CHRIST’S HEAVENLY MINISTRY
Christ’s heavenly ministry began with His ascension. How much greater and far-reaching is this than His earthly ministry! The scene in Revelation 4 and 5 presents Christ in ascension. When Christ ascended, the heavens became busy. Here Christ is not sitting but standing. John saw “a Lamb standing” who had just recently been slain (Rev. 5:6). This Christ had seven eyes to observe. He was active and aggressive.
In the opening chapters of Revelation Christ is seen walking in the midst of the churches (1:20; 2:1). There are many churches on this earth, all needing His care. How could He be sitting with nothing to do? Just recently there was a volcanic eruption here in the northwest. Some of you who are here live quite near that site. The Lord has been busy these few days, taking care of you! I am grateful to the Lord that, in spite of much loss and suffering by many, you saints here have been spared. He is the Ruler of kings. He administrates the whole universe, including the eruption of that volcano. That disaster will cause many to turn and call on Him. The news reports quoted some who said that, though they were not in the habit of praying, this event turned them to pray and to decide to go to church. Even our meeting together is under His operation. The Lord has kept me in good health so that we could be together for these messages. We are all under His operation.
THE CORRESPONDING MINISTRIES OF PAUL AND JOHN
Christ’s heavenly ministry to build up the church is carried out by two other ministries, Paul’s and John’s. As Colossians 1:25 says, Paul’s ministry was to complete the word of God. Surely Paul’s fourteen Epistles are a completion of the divine revelation. What a big hole there would be in the New Testament without them! Paul’s ministry was to complete God’s economy, or, in other words, to carry out Christ’s heavenly ministry. What Paul did on earth was a response to what Christ was doing in the heavens. Paul’s ministry echoed Christ’s. The two ministries were actually two ends of one ministry. The two corresponded for the producing and completing of the church.
Paul’s ministry did complete God’s economy, yet within a quarter century after his departure, the church fell into heresy. Paul’s last book, 2 Timothy, was written about A.D. 66. During the next twenty-five years or so heresies sprang up, claiming that Christ was not God or that Christ had not come in the flesh. Thus, about A.D. 90 John’s writings appeared. The Gospel of John was written to testify to the fact that Christ was indeed God (John 1:1; 20:28). His first Epistle was written to confirm that Christ had truly come in the flesh (1 John 4:2-3).

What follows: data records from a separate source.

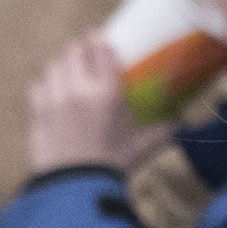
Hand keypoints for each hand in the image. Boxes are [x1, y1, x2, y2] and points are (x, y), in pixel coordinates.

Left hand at [24, 30, 171, 176]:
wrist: (76, 188)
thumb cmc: (113, 164)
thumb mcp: (144, 145)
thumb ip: (166, 129)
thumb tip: (188, 120)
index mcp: (107, 93)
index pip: (101, 50)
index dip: (100, 40)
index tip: (101, 39)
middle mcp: (79, 90)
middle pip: (74, 51)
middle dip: (80, 49)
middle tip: (85, 52)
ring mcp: (55, 100)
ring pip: (54, 66)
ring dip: (62, 65)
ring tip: (69, 71)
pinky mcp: (38, 114)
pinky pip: (38, 86)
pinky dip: (45, 85)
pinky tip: (52, 91)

John’s ministry, then, was to mend the damage which had been done to Paul’s ministry. If the sleeve of my jacket gets ripped, it must be mended according to the original pattern. To make it tighter or longer while mending it would just be to further damage it. All it needs is to be made stronger where it was ripped; then it is properly mended. The Lord’s recovery today is in the time of the mending ministry. We must therefore be brought back to the original, but in a strengthened way. Some who claim to be in the line of the recovery are turning out a jacket with a sleeve that is tighter or longer than the original; to mend the sleeve in such a way is only to further damage it.
How can we say that John’s ministry is stronger than Paul’s? In other messages we have said that Paul’s ministry is stronger than John’s! Now we are speaking from another standpoint. Paul did tell us that the church is the Body of Christ, the fullness of the One who fills all in all, the household of God, the house of God, the kingdom of God, the bride, and the warrior. But Paul did not tell us that the church is a lampstand. Nor did he tell us that the church will consummate in the New Jerusalem. Is a city not greater than a house? John’s ministry is stronger, deeper, and higher than Paul’s!